More troubling, a majority of workers don't qualify for jobless benefits under existing law; in Florida only one in eight applicants collect unemployment checks, as we reported earlier. The reason: Employers lobbied for laws that limit their costs.

Economy built on leverage

Because we have built an economy that discourages savings and favors borrowing, also known as leverage, many firms are not prepared for a significant drop in revenue.

The airline industry is demanding an immediate $58 billion in welfare, half in cash, half in zero-interest loans. Otherwise, the airlines threaten "draconian measures." United Airlines has suggested it will furlough more than 50,000 of its 88,000 employees unless Congress submits to its cash demands by next week.

So how does anyone have any idea how much stimulus is needed to keep our economy from collapse?  The answer is accounting identities, the simple algebra of national income accounting.

Doing the GDP math

Just as 2+2 must equal 4, the rules of accounting identities give us the Gross Domestic Product or GDP.

Our situation is as if we had an economy with two apples and two oranges, but then one orange soured. That means 2+1=3. And that means, assuming the population remains the same, that on average incomes must fall by 25%.

When wages and investment fall, then the economy, the Gross Domestic Product, must fall, leaving us overall worse off.

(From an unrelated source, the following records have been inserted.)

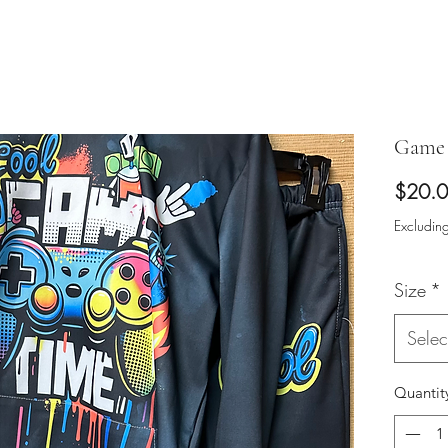
Game 
$20.
Excluding
Size
*
Selec
Quantit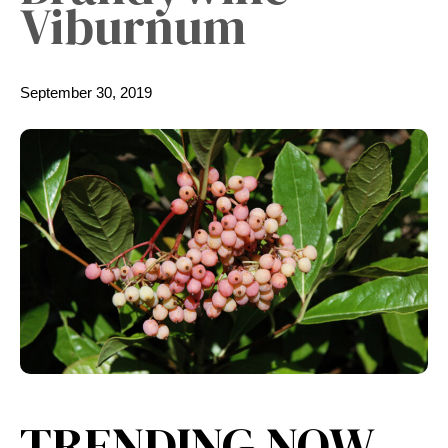
Viburnum
September 30, 2019
TRENDING NOW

However, the government could offset this with increased spending to make up for the fall. Since our constitution gives our government a monopoly on the currency, it can create and spend all the money it wants and never go broke, though over time such spending could have very adverse consequences for us as individuals.

Trump businesses hit hard

Income from wages and profits and interest on investments are all about to fall by 20% or more, I estimate. Some industries will see virtually all of their revenue dry up.

The golf, hotel and restaurant businesses of Donald Trump will be hard hit. As DCReport revealed last week, investors in Trump's second-largest lender, Ladder Capital, have driven the value of that tiny firm's shares down, now off 76%, more than double the overall decline in the market.

In such a troubled economy, total new business investment will fall by as much as a 33%, a $2 trillion decline. The Great Recession fall was about 25%.

And among people who keep their jobs, or can live off investments and benefits such as pensions and Social Security, spending will decline because people can't engage in many activities that cost money. Also, many will hoard cash.

As I said, my calculations are conservative, assuming a 15% drop in economic activity over the next 12 months driven by the loss of 30 million jobs.

If the crisis continues for a second year, the situation would worsen somewhat. As more jobs are lost and many highly leveraged businesses, from smalltime landlords to airlines, are forced to seek refuge in federal bankruptcy court, lenders and vendors would take further losses.

But we can avoid that by sending cash to people through Congressional spending. Putting cash directly in individual pockets will,  as our Constitution says, "promote the general welfare."